As video conferencing platform Zoom continues to weather unfavourable headlines about its security, two big market rivals are doubling down on commitments to keeps users safe.
In recent weeks, Zoom has faced a barrage of criticism involving privacy and security failings, culminating in CEO Eric Yuan acknowledging this week that the company “moved too fast” but is now committed to being “open and honest with [customers] about areas where we are strengthening our platform.”
He also announced that Zoom had stopped development of new product features for 90 days to focus on security.
While rival video conferencing platforms haven’t faced the same level of criticism, both Microsoft and Google pointedly outlined what their respective Teams and Hangouts Meet offerings are doing to ensure meetings remain secure.
In a recent blog post, Jared Spataro, corporate vice president for Microsoft 365, stressed all of the security features Microsoft already offers Team users, including how it encrypts data and handles enforcement requests – two areas where Zoom has come under fire.
Spataro also noted that Microsoft doesn't use Teams data to serve ads or track participants' attention in meetings, something else Zoom has been criticised for.
“Now more than ever, people need to know that their virtual conversations are private and secure,” Spataro wrote in an April 6 post. "At Microsoft, privacy and security are never an afterthought. It’s our commitment to you—not only during this challenging time, but always."
Google took a similar approach, publishing its own blog post on April 7, summarising how Google Meet ensures meetings are secure.
In the post, Karthik Lakshminarayanan, director of product management for G Suite security and controls, and Smita Hashim, director of product management for Google Meet, Voice & Calendar, talked up Google’s efforts to combat abuse, block hijacking attempts, limit the need for frequent security patches and the platform’s “secure-by-design infrastructure.”
Though Zoom was not called out by name, the beleaguered platform has been criticised for problems in all of those areas in recent weeks.
“I think the moves of Microsoft and Google are partly defensive to reassure their existing users (both enterprise and personal), but also part offensive – trying to use the controversy over Zoom to take market share from them,” said Paul McKay, senior analyst at Forrester. “Zoom has been caught out in this regard because they have made claims in the past about their security which have later proven to be demonstrably incorrect.
"This has eroded a lot of trust in Zoom specifically, but I think their error here is not practicing good product security as part of development and making marketing claims which were not technically correct. They now have the next 90 days to prove if they meant what they said when their CEO responded to the issues last month."
Jarad Carleton, global program leader in cyber security at Frost & Sullivan, argued that many of Zoom’s problems stem from the “move fast and break things” culture it adopted early on. That mentality was easier to overlook because of the easy, intuitive and highly reliable nature of the platform.
But companies like Zoom that were not set up with a strong organisational security culture can later find themselves in a retroactive scramble to fix issues that should be dealt with from the outset.
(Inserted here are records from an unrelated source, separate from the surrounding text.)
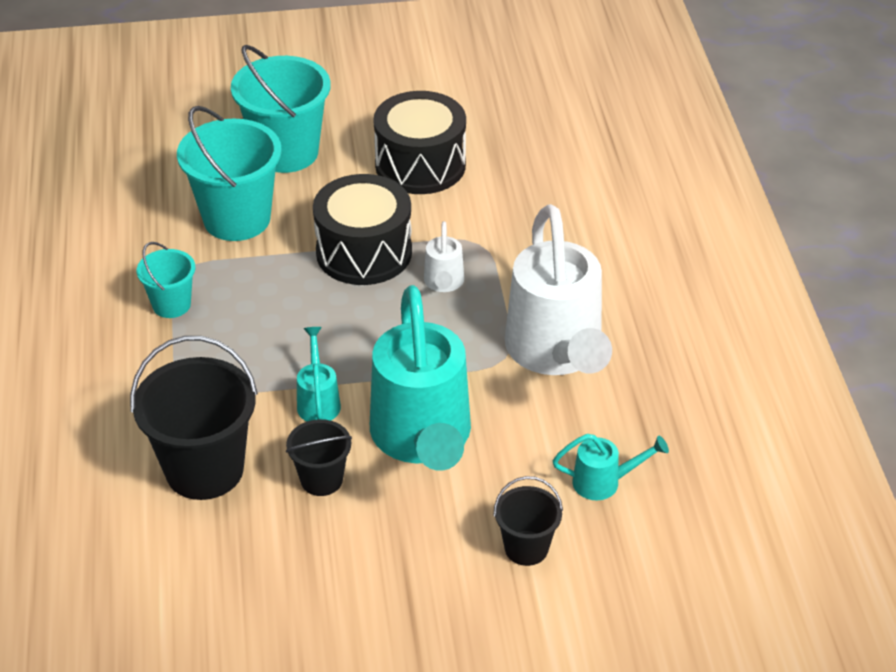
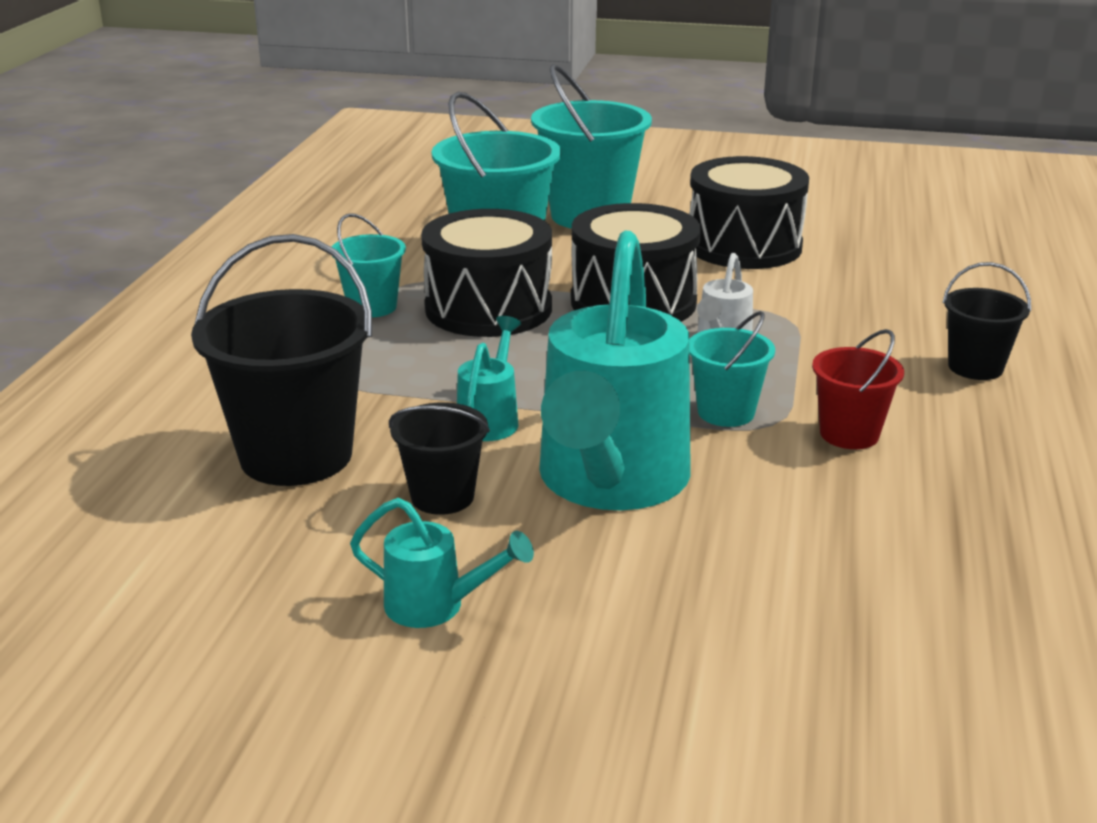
camera: 20 degrees right, 15 degrees down
(260, 285) = (488, 308): none -> black drum
(471, 354) = (726, 412): none -> turquoise bucket
(526, 548) = (704, 641): black bucket -> black bucket (975, 367)
(556, 354) = (849, 434): white watering can -> red bucket
(604, 482) = (869, 588): turquoise watering can -> turquoise watering can (437, 606)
Carleton thinks the recent attention on Zoom’s shortcomings will benefit users in the long run, forcing other video conferencing platforms to review their own security measures to avoid similar criticism. He also said that publicly announcing security audits could help show users that collaboration vendors take security and privacy seriously.
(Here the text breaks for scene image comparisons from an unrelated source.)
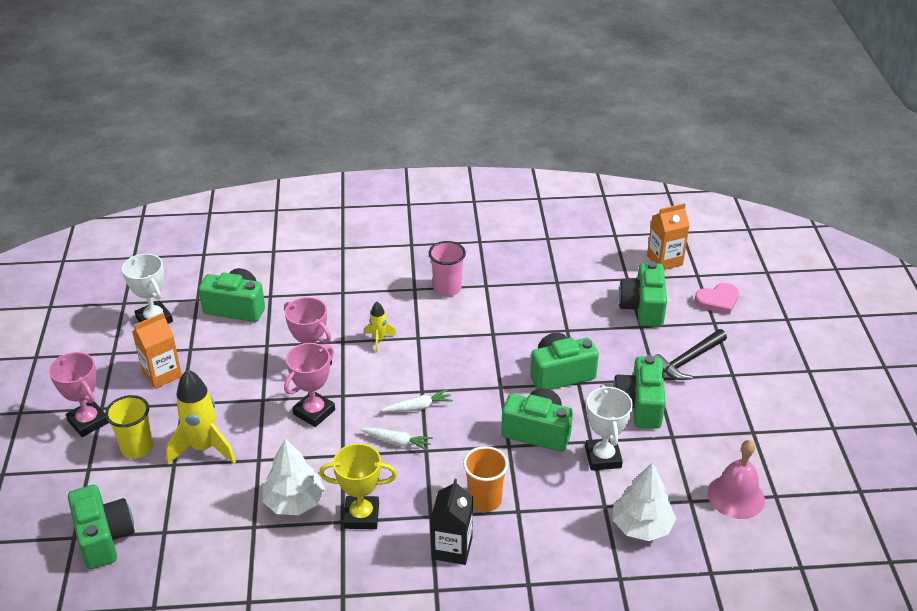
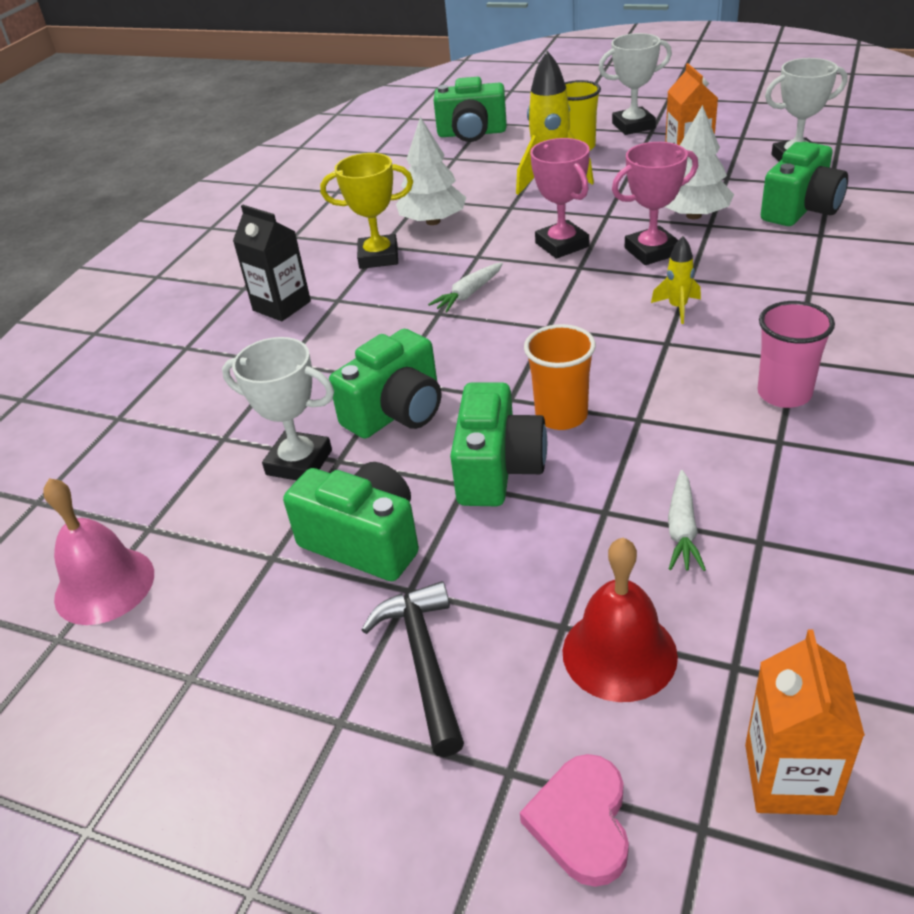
camera: 120 degrees right, 0 degrees up
(88, 422) = (633, 126): pink trophy -> white trophy
(361, 516) = (378, 257): yellow trophy -> yellow trophy turned 60 degrees clockwise
(418, 407) = (518, 319): white carrot -> white carrot (682, 529)
(484, 500) = (324, 341): orange cup -> orange cup (561, 416)
(641, 526) = (162, 461): white tree -> white tree (694, 215)
(643, 308) = (619, 653): green camera -> red bell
“Solutions such as Microsoft Teams, WebEx, Zoom and others are business tools, first and foremost,” Carleton said. “Any public criticism about security issues can impact subscription revenue, so the enhanced focus on security now as more people use them will only serve to enhance trust over the medium and long-term.”
While Zoom’s security flaws may have given a black eye to a platform that is now pulling in more than 200 million daily users, McKay believes other platforms have quickly re-doubled their security commitments because “Zoom-bombing” and session hijacking could be a danger to them, too.
“I think the impact of this is that it has forced all market participants to pay attention, not just those impacted,” McKay said. “If the industry doesn’t respond positively, then I think it could erode user trust as enterprises have now become fully reliant on these solutions to allow any modicum of productivity to be maintained in the current pandemic.”